**TO DO**
Reproduce the listing below verbatim, omitting the pictures from your answer.

**ENTRIES SHOWN**

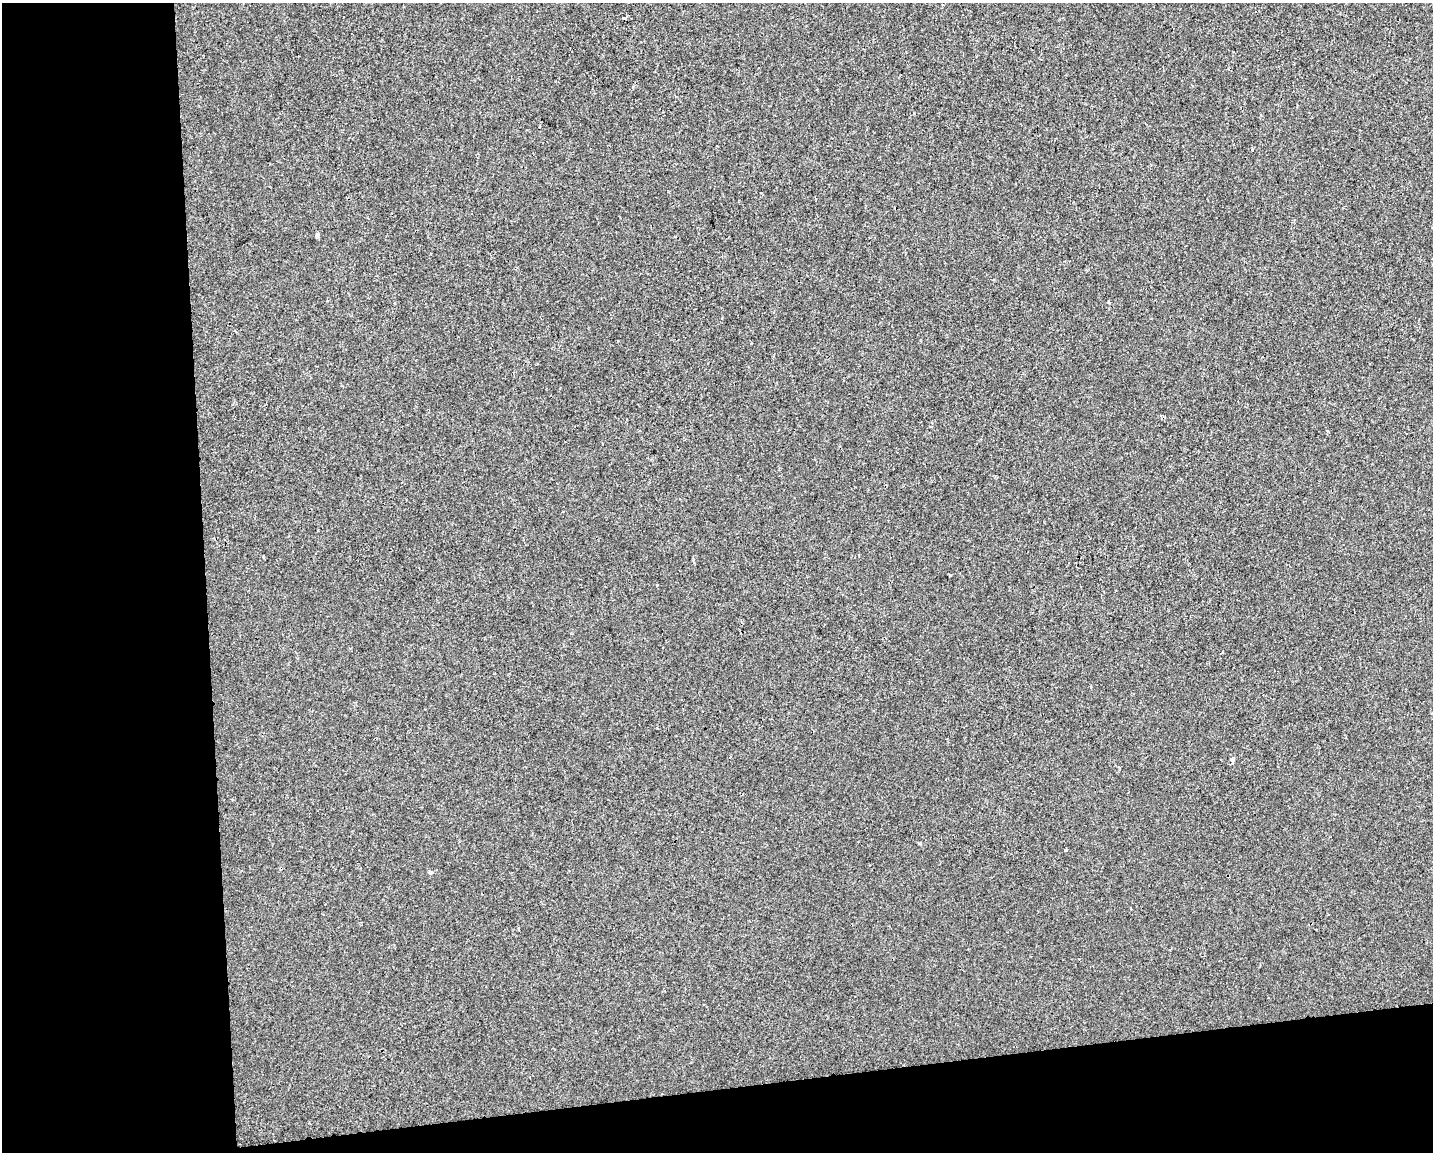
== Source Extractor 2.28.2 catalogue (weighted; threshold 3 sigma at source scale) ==
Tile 10 of 3 x 4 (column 1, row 4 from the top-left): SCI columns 10-1440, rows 1-1150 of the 4355 x 4601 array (HDU 1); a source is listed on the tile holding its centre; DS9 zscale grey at full resolution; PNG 1435 x 1154 px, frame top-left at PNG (2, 3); no overlay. Shown black and unused: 20% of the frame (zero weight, under 2 of 3 exposures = <1% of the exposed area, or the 3 px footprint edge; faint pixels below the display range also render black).
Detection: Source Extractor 2.28.2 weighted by HDU 2 'WHT'; one run over the whole footprint, this tile lists its part. Background 3.87e-04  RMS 0.0042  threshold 0.0191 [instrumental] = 3 sigma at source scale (4.5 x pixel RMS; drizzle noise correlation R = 1.50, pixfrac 1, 0.0396/0.0396 arcsec/px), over >= 5 px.
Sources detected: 11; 1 cosmic-ray / hot-pixel residue — not listed; the other 10 listed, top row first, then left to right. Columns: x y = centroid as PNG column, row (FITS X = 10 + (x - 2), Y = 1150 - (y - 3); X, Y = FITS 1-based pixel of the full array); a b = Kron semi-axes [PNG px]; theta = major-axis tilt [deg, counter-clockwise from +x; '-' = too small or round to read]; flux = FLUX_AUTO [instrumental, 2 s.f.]
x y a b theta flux
1252 150 4 3 - 0.75
317 236 4 4 - 2.8
1108 302 3 3 - 4.4
263 557 4 2 - 0.39
950 576 3 3 - 0.58
1232 759 4 4 - 3.1
1231 764 3 3 - 1.2
920 843 4 3 - 0.48
1066 850 3 3 - 1.5
431 872 5 4 - 0.86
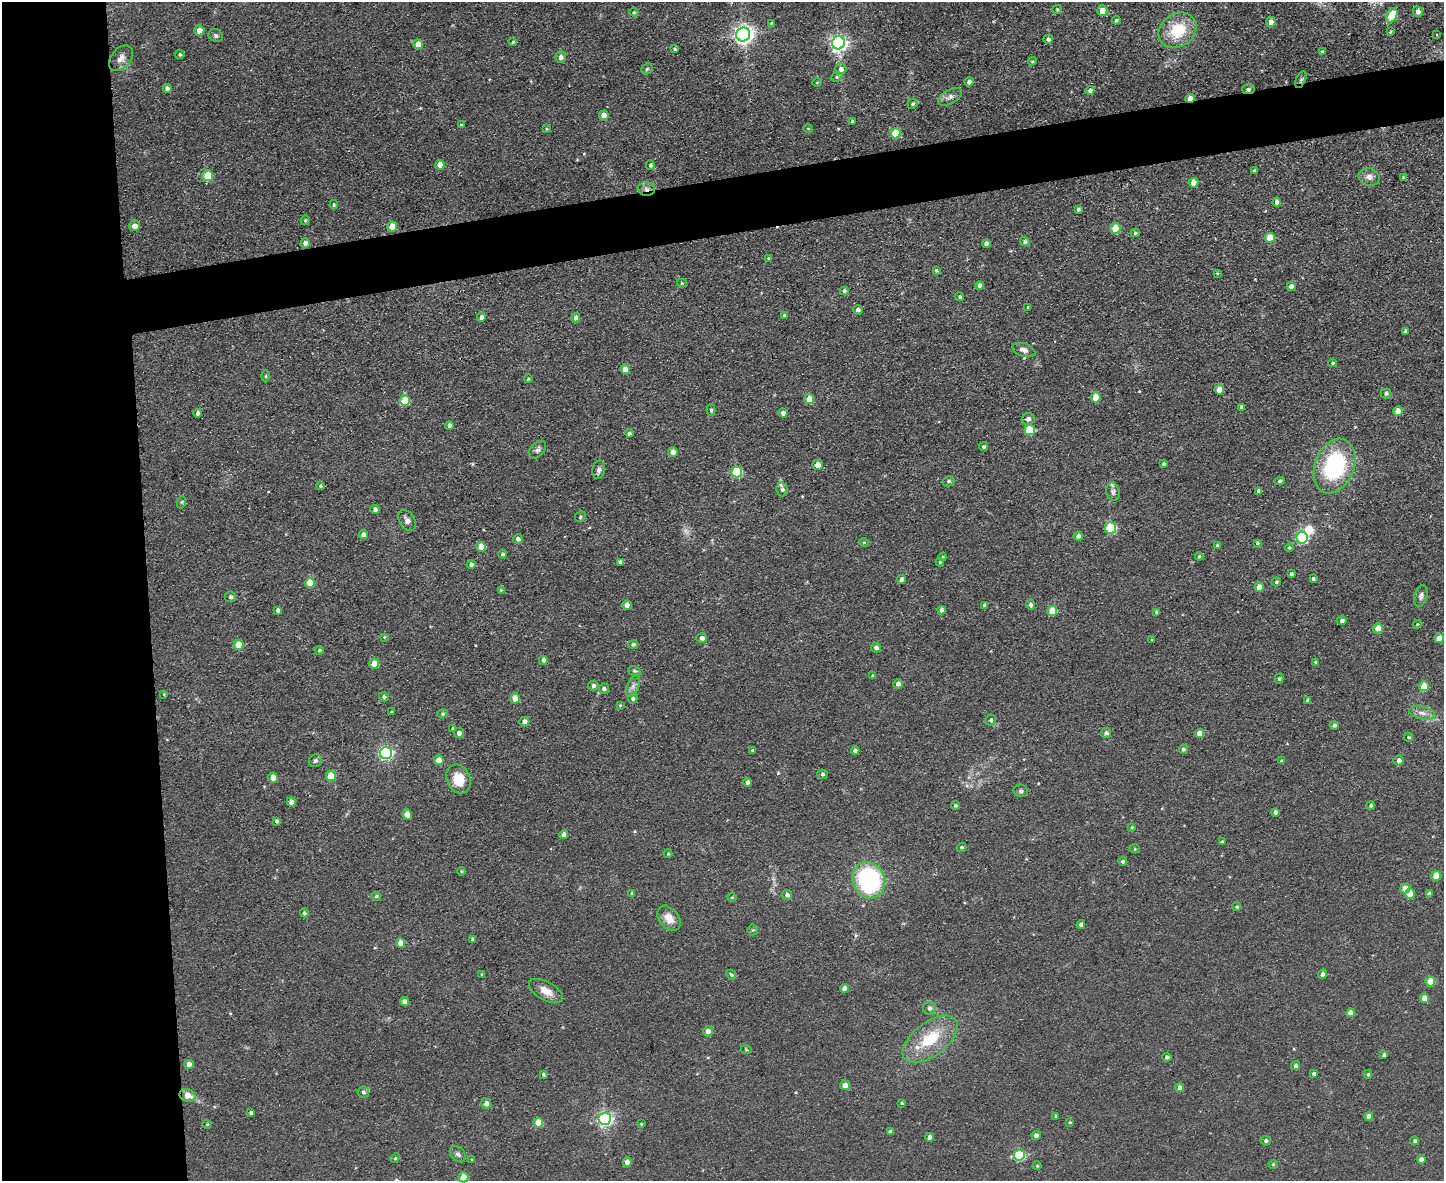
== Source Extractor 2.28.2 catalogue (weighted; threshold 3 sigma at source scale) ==
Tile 7 of 3 x 4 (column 1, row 3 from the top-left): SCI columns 239-1680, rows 1180-2358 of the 4693 x 4717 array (HDU 1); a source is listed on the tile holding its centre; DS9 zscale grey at full resolution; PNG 1446 x 1183 px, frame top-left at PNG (2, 2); each listed source drawn as its Kron ellipse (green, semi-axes under 4 px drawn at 4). Shown black and unused: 14% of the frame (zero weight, under 2 of 3 exposures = <1% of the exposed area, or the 3 px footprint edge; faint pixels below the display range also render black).
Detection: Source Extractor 2.28.2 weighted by HDU 2 'WHT'; one run over the whole footprint, this tile lists its part. Background 0.0555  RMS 0.0087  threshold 0.039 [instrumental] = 3 sigma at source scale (4.5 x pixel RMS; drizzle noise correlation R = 1.50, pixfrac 1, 0.05/0.05 arcsec/px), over >= 5 px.
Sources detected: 280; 1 inside a brighter object's white glare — neither listed nor drawn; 3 inside a brighter listed object's ellipse — not listed separately; the other 276 listed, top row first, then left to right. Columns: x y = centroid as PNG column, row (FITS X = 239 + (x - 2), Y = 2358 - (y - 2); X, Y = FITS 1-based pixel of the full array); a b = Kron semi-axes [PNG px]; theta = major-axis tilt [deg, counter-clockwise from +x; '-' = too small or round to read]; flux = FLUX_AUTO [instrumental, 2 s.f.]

**ANSWER TO THIS PROBLEM**
== Source Extractor 2.28.2 catalogue (weighted; threshold 3 sigma at source scale) ==
Tile 10 of 3 x 4 (column 1, row 4 from the top-left): SCI columns 10-1440, rows 1-1150 of the 4355 x 4601 array (HDU 1); a source is listed on the tile holding its centre; DS9 zscale grey at full resolution; PNG 1435 x 1154 px, frame top-left at PNG (2, 3); no overlay. Shown black and unused: 20% of the frame (zero weight, under 2 of 3 exposures = <1% of the exposed area, or the 3 px footprint edge; faint pixels below the display range also render black).
Detection: Source Extractor 2.28.2 weighted by HDU 2 'WHT'; one run over the whole footprint, this tile lists its part. Background 3.87e-04  RMS 0.0042  threshold 0.0191 [instrumental] = 3 sigma at source scale (4.5 x pixel RMS; drizzle noise correlation R = 1.50, pixfrac 1, 0.0396/0.0396 arcsec/px), over >= 5 px.
Sources detected: 11; 1 cosmic-ray / hot-pixel residue — not listed; the other 10 listed, top row first, then left to right. Columns: x y = centroid as PNG column, row (FITS X = 10 + (x - 2), Y = 1150 - (y - 3); X, Y = FITS 1-based pixel of the full array); a b = Kron semi-axes [PNG px]; theta = major-axis tilt [deg, counter-clockwise from +x; '-' = too small or round to read]; flux = FLUX_AUTO [instrumental, 2 s.f.]
x y a b theta flux
1252 150 4 3 - 0.75
317 236 4 4 - 2.8
1108 302 3 3 - 4.4
263 557 4 2 - 0.39
950 576 3 3 - 0.58
1232 759 4 4 - 3.1
1231 764 3 3 - 1.2
920 843 4 3 - 0.48
1066 850 3 3 - 1.5
431 872 5 4 - 0.86
== Source Extractor 2.28.2 catalogue (weighted; threshold 3 sigma at source scale) ==
Tile 7 of 3 x 4 (column 1, row 3 from the top-left): SCI columns 239-1680, rows 1180-2358 of the 4693 x 4717 array (HDU 1); a source is listed on the tile holding its centre; DS9 zscale grey at full resolution; PNG 1446 x 1183 px, frame top-left at PNG (2, 2); each listed source drawn as its Kron ellipse (green, semi-axes under 4 px drawn at 4). Shown black and unused: 14% of the frame (zero weight, under 2 of 3 exposures = <1% of the exposed area, or the 3 px footprint edge; faint pixels below the display range also render black).
Detection: Source Extractor 2.28.2 weighted by HDU 2 'WHT'; one run over the whole footprint, this tile lists its part. Background 0.0555  RMS 0.0087  threshold 0.039 [instrumental] = 3 sigma at source scale (4.5 x pixel RMS; drizzle noise correlation R = 1.50, pixfrac 1, 0.05/0.05 arcsec/px), over >= 5 px.
Sources detected: 280; 1 inside a brighter object's white glare — neither listed nor drawn; 3 inside a brighter listed object's ellipse — not listed separately; the other 276 listed, top row first, then left to right. Columns: x y = centroid as PNG column, row (FITS X = 239 + (x - 2), Y = 2358 - (y - 2); X, Y = FITS 1-based pixel of the full array); a b = Kron semi-axes [PNG px]; theta = major-axis tilt [deg, counter-clockwise from +x; '-' = too small or round to read]; flux = FLUX_AUTO [instrumental, 2 s.f.]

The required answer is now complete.